Rashtriya Sanskrit Vidyapeetha Vice-Chancellor V. Muralidhara Sarma addressing a workshop in Tirupati on Wednesday.

Rashtriya Sanskrit Vidyapeetha Vice-Chancellor V. Muralidhara Sarma addressing a workshop in Tirupati on Wednesday.

A giant leap was taken on Wednesday in taking Sanskrit to the masses, when several national institutes joined hands to achieve synergy.
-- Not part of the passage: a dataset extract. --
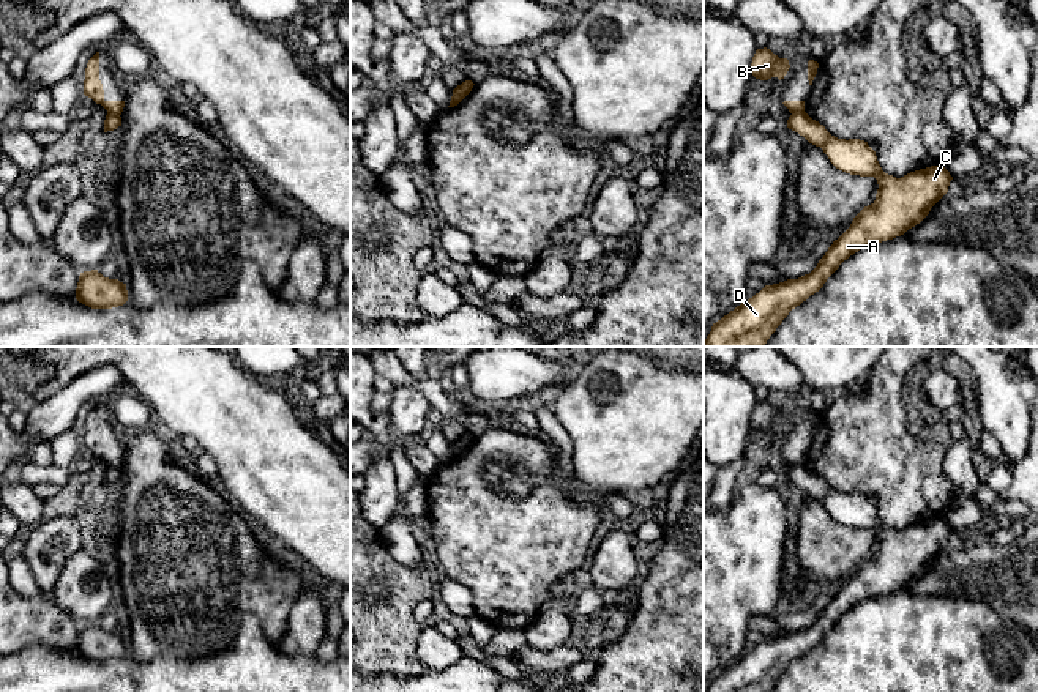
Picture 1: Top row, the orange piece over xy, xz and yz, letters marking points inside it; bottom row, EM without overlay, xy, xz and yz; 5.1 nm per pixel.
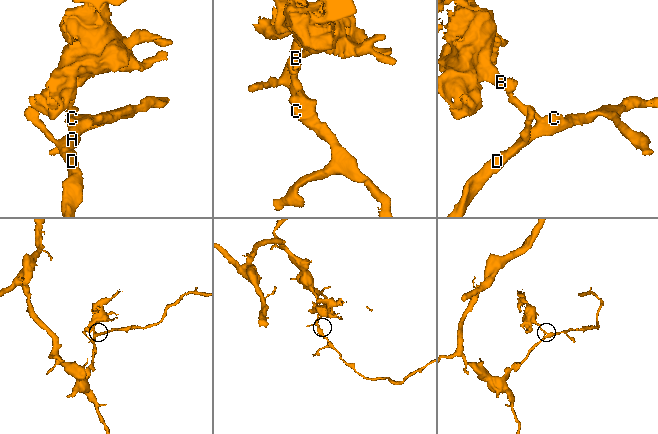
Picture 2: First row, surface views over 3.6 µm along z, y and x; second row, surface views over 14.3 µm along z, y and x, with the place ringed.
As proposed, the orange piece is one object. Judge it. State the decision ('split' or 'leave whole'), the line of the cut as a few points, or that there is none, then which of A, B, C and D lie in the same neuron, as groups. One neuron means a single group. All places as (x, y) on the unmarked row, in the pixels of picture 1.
split; cut in xy along (108, 465), (119, 468); A C D / B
The best of brains from the domains of literary, academic, pedagogical and technological platforms converged for the mammoth task.

Representatives of Rashtriya Sanskrit Sansthan (New Delhi), Lal Bahadur Shastri Rashtriya Sanskrit Vidyapeetha (New Delhi), Sanskrit Samvardha Parishad (New Delhi), Sanskrit Academy (Melkote), Vaidika Samshodhana Mandala (Pune), Karnataka Sanskrit University (Bengaluru), Kalidasa Sanskrit University (Ramtek, Nagpur), Samskruta Bharati (Bengaluru), Chinmaya Sanskrit Vishwa Vidyapeeth (Veliyanad, Ernakulam) and Indian Institute of Technology Kanpur participated in the two-day national workshop on ‘Digitised Sanskrit Corpus’, under way on the Rashtriya Sanskrit Vidyapeetha campus here on Wednesday.

They not only discussed the status of projects in progress and the future tasks on hand, but also dwelt upon upgrading to the latest technology in terms of platform and operating system so as to generate searchable content at the click of a mouse.

While so many institutes have converted paper content into digital format over a decade, thus giving scope for duplication, the current exercise is to avoid redundancy and also adapt to the latest technology available in the world of web. Speaking to The Hindu on the sidelines of the workshop, Rashtriya Sanskrit Sansthan Vice-Chancellor P.N. Shastry said that the larger goal was to take Sanskrit texts to the reach of every researcher, and ultimately benefit society.

Lakhs of pages of digital content generated all these years was now being scrutinised for literary clarity, scholastic authenticity, technological congruence and system compatibility, besides working towards ensuring uniformity in search definitions. “The Tirupati Vidyapeetha has alone digitised 804 textbooks running into six lakh e-pages”, announced its Vice-Chancellor V. Muralidhara Sarma.

The institutes will be inking a Memorandum of Understanding (MoU) to define the scope of the project, identify new content and also enable transliteration, Prof. Sarma said.